E’ quindi interessante vedere come i limiti dei discorsi neoliberali si ritrovino nell’esistenza o persistenza di forme di socializzazione orizzontale alternative a quelle verticali dettate dal mercato. Sebbene le retoriche ufficiali dipingano questi legami come “residui” del passato in procinto di scomparire con la modernizzazione, essi sono invece molto attuali e studiosi quali Pierre Bourdieu li hanno considerate delle vere e proprie “resistenze” al neoliberismo. In generale, qualunque riproposizione di legame sociale collettivo può essere inteso come alternativo al discorso securitizzante egemone. La securitizzazione neoliberale si fonda infatti su un privilegiare i legami verticali, fra le grandi istituzioni (Stato, mercato, enti sovranazionali o anche locali) e l’individuo, a dispetto dei legami di solidarietà di tipo orizzontale. La persistenza o la ricreazione di questi legami di tipo orizzontale mettono in causa la visione totalitaria della società a solidarietà meccanica, lasciando spazio ad altre forme di aggregazione alternativa.

Lo studio dell’(in)sicurezza neoliberale, non può quindi fare a meno di un contestuale studio delle (in)sicurezze orizzontali che animano il livello locale e che vengono messe in atto direttamente dagli attori sociali. Come abbiamo visto, esse possono assumere tantissime forme, ad iniziare da forme di solidarietà collettiva locale in opposizione alle logiche di mercificazione della società, come nel caso delle società di mutuo soccorso, dei legami familiari forti o delle associazioni di micro-credito e scambio. Possono anche consistere nell’interpretazione locale di strutture politiche calate dall’alto, rese malleabili e adattate a microcosmi locali. Possono infine dare luogo a sistemi di rappresentazione del mondo simbolici e ideologici alternativi a quello dominante, che mettono in discussione la validità e universalità del pensiero neoliberale. Un esempio è il discorso sulla demonizzazione del capitalismo in America Latina, studiato negli anni Ottanta dall’antropologo Michael Taussig, ma anche l’uso della stregoneria descritto nel nostro volume da Andrea Ceriana Mayneri nel caso centrafricano e da me in quello gabonese.

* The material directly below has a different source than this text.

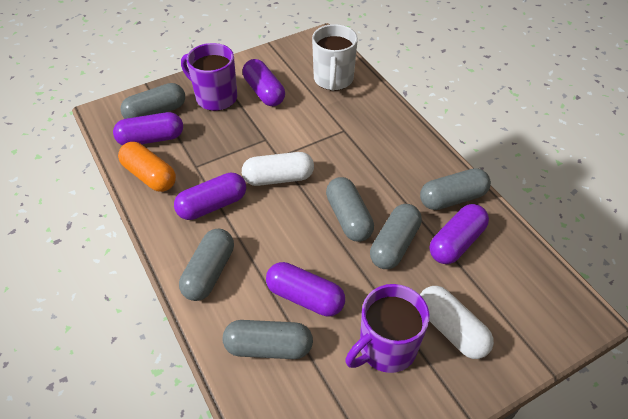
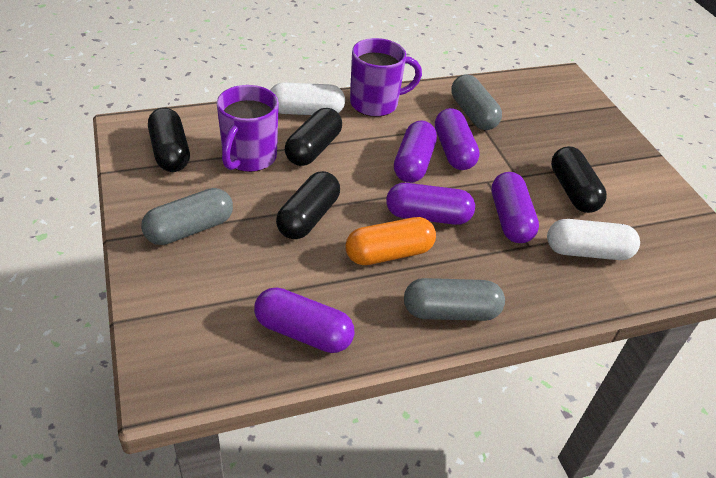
black capsule: none = 0 -> [148,108,190,172] [276,171,340,239] [285,108,342,166] [551,146,607,213] = 4
grey capsule: [120,83,185,119] [179,229,234,301] [223,320,313,359] [326,177,374,242] [370,204,422,269] [420,168,491,210] = 6 -> [141,188,233,245] [404,278,505,321] [451,74,502,130] = 3
white mug: [312,24,358,91] = 1 -> none = 0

L’apporto dell’antropologia e delle scienze sociali sta in parte nel rintracciare e studiare esempi di queste alternative, in luoghi e momenti molto diversi della storia: dalle associazioni di contadini per la terra in America Latina alle reti di parentela fittizia che si estendono fra gli anziani negli USA, dalle tontines africane alle comunità zapatiste del Chiapas, dal ruolo crescente delle famiglie nell’assistenza sociale nell’Europa mediterranea alle chiese pentecostali frequentate da immigrati, dai movimenti religiosi anti-stregoneria in Africa ai gruppi della galassia No Global presenti in tutto il mondo. La loro importanza risiede nell’essere l’evidenza dei limiti e dell’insufficienza del discorso dominante, nel costituire quindi delle vere e proprie reazioni dal basso in direzione di un’alternativa. Non a caso l’antropologo David Graeber le ha definite “azioni rivoluzionarie”, potenzialmente capaci di cambiare lentamente l’ordine sociale esistente.